# moyennant



## Danielo

Hola, Bonjour

Trabajo sobre un texto jurídico y no consigo entender el significado de "moyennant" en esta frase.

"_Le retour dans le pays d'origine moyennant des garanties quant à un accueil et une prise en charge appropiés du mineur"_

Podría traducirse quizás como:estableciendo las garantías de una acogida y protección adecuadas del menor.

Claro que traducir "prise en charge" es otra historia.

Merci, gracias


----------



## Iroise

Hola

moyennant des garanties = en cambio de garantias


----------



## Danielo

Bonjour Iroise,
Merci de ta réponse mais je ne partage pas ton avis au moins dans le contexte proposé  

"A cambio de" ("en cambio de" no se utiliza en español) ne passe pas dans cette phrase.

Je pense que je vais traduire:

"El retorno siempre que se den las garantías..." 

Merci quand-même


----------



## Passi

hola 

Me parece que significa mediante garantías
Saludos.

### Entradas listadas
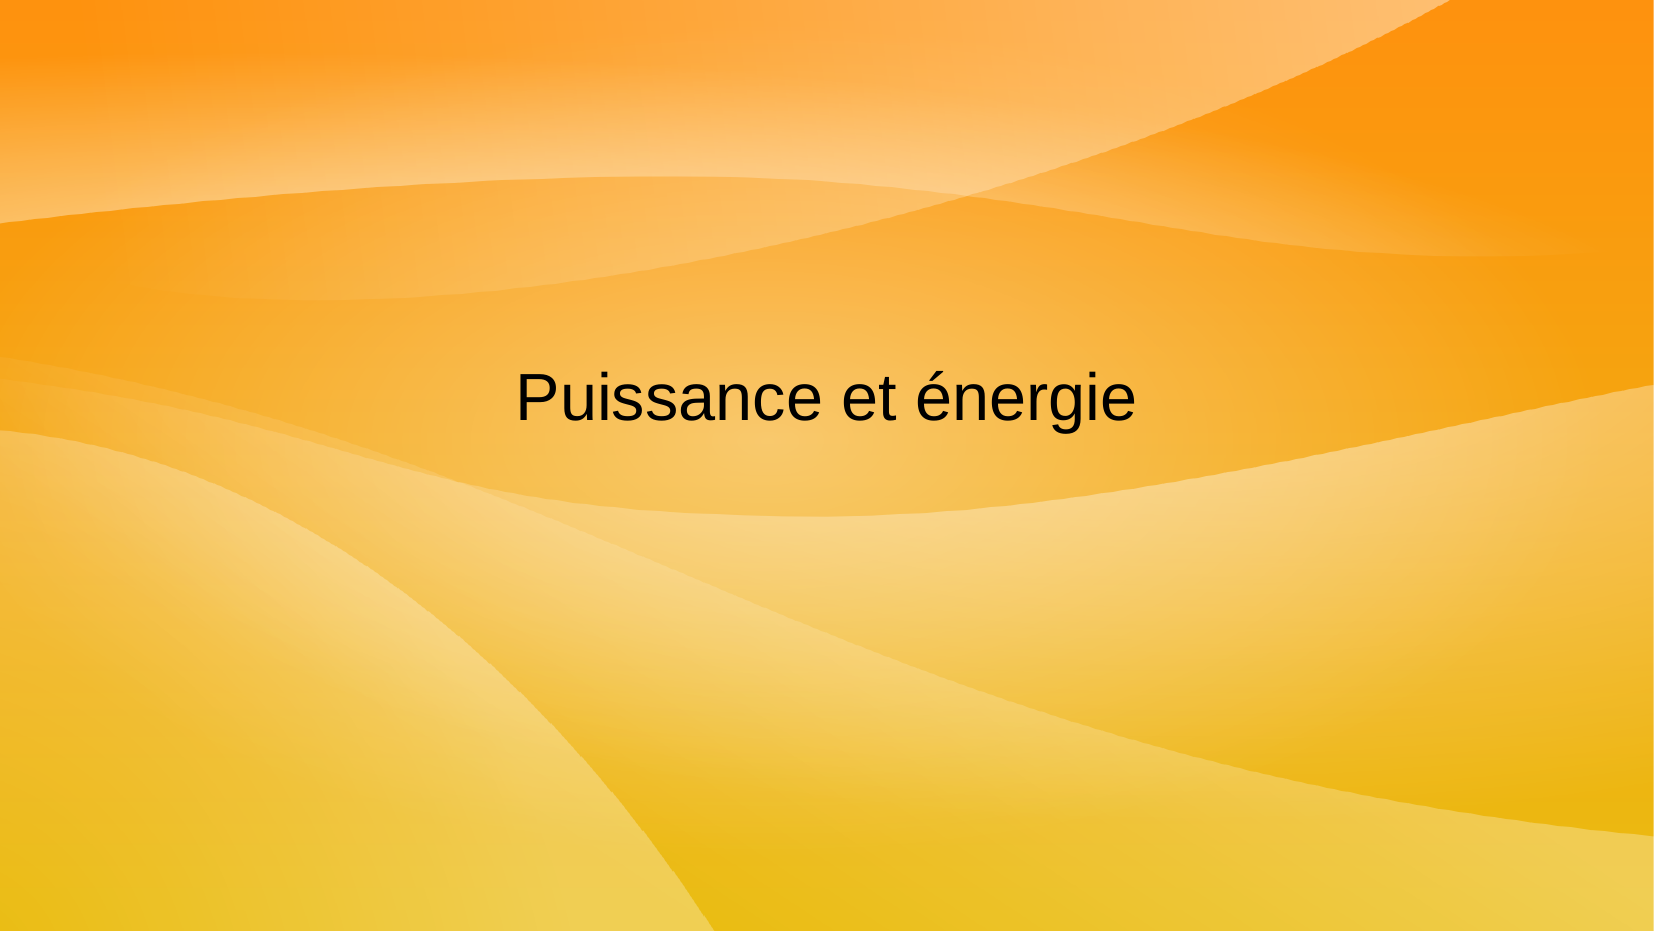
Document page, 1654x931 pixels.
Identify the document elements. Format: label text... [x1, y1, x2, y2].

picture [0, 0, 1654, 931]
subtitle Puissance et énergie [82, 37, 1571, 757]
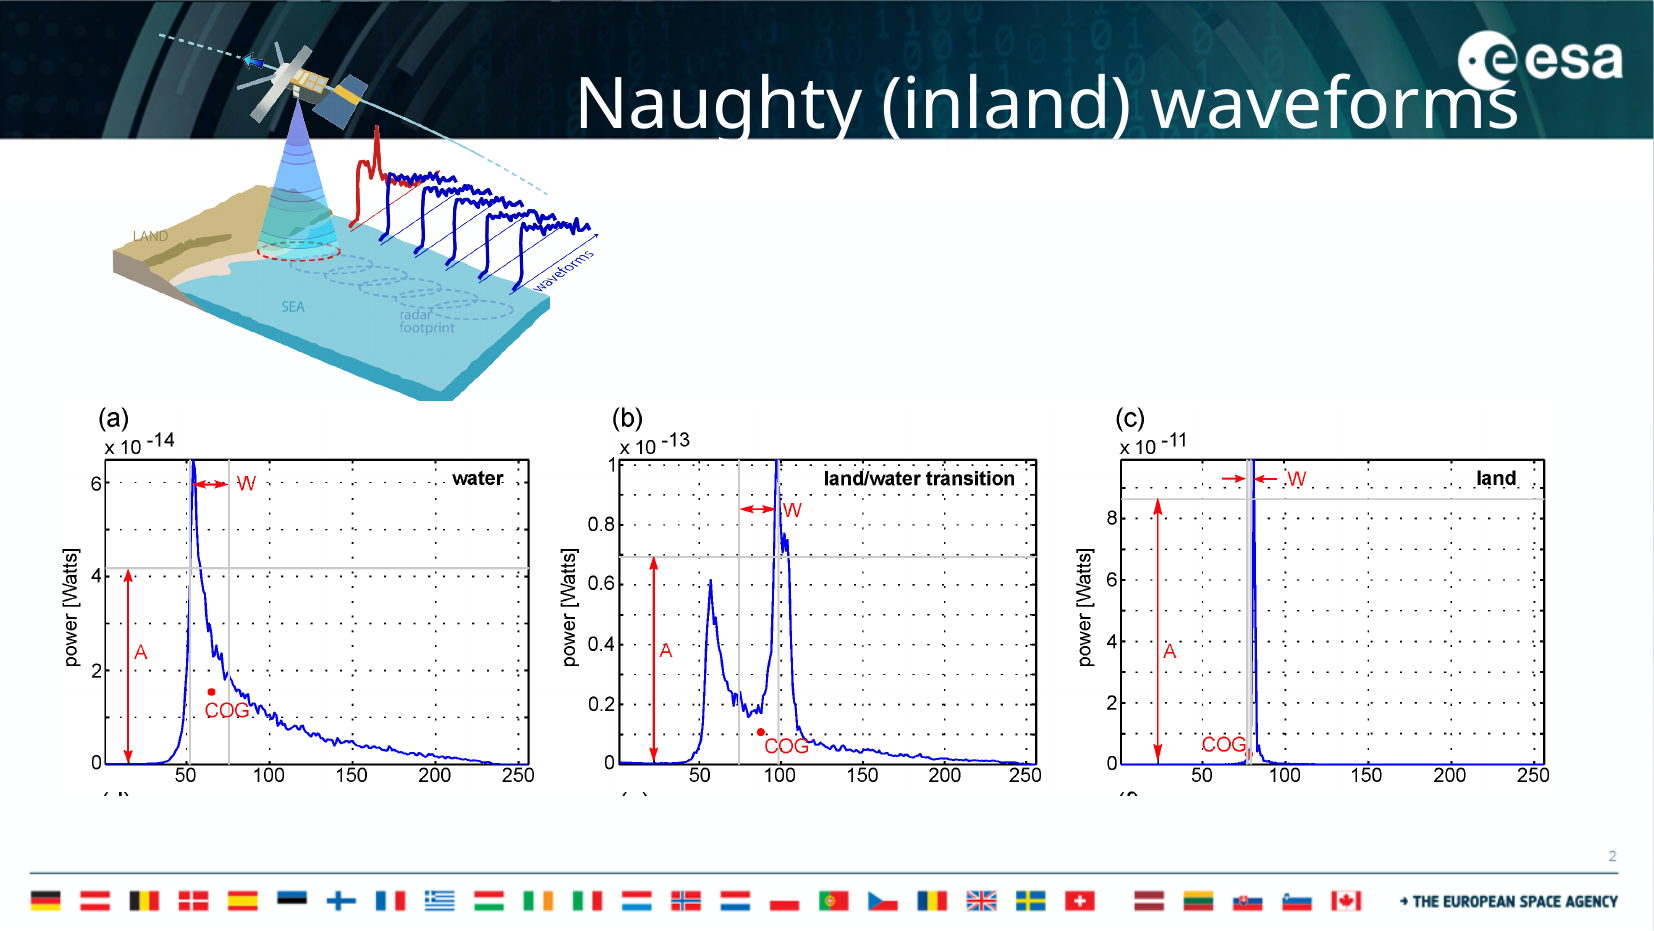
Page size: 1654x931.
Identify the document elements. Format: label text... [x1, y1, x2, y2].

picture [0, 0, 1654, 931]
title Naughty (inland) waveforms [525, 0, 1571, 215]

### En qué consiste
Di si cada afirmación coincide con el hilo sobre «moyennant». Responde sí o no y cita literalmente las palabras del hilo que lo deciden. (a) Iroise propone traducir «moyennant des garanties» por «en cambio de garantías». (b) Danielo está de acuerdo con la propuesta de Iroise. (c) Passi cree que la expresión significa «mediante garantías».

### Resultado del ejercicio
(a) Sí: «moyennant des garanties = en cambio de garantias».
(b) No: «Merci de ta réponse mais je ne partage pas ton avis au moins dans le contexte proposé».
(c) Sí: «Me parece que significa mediante garantías».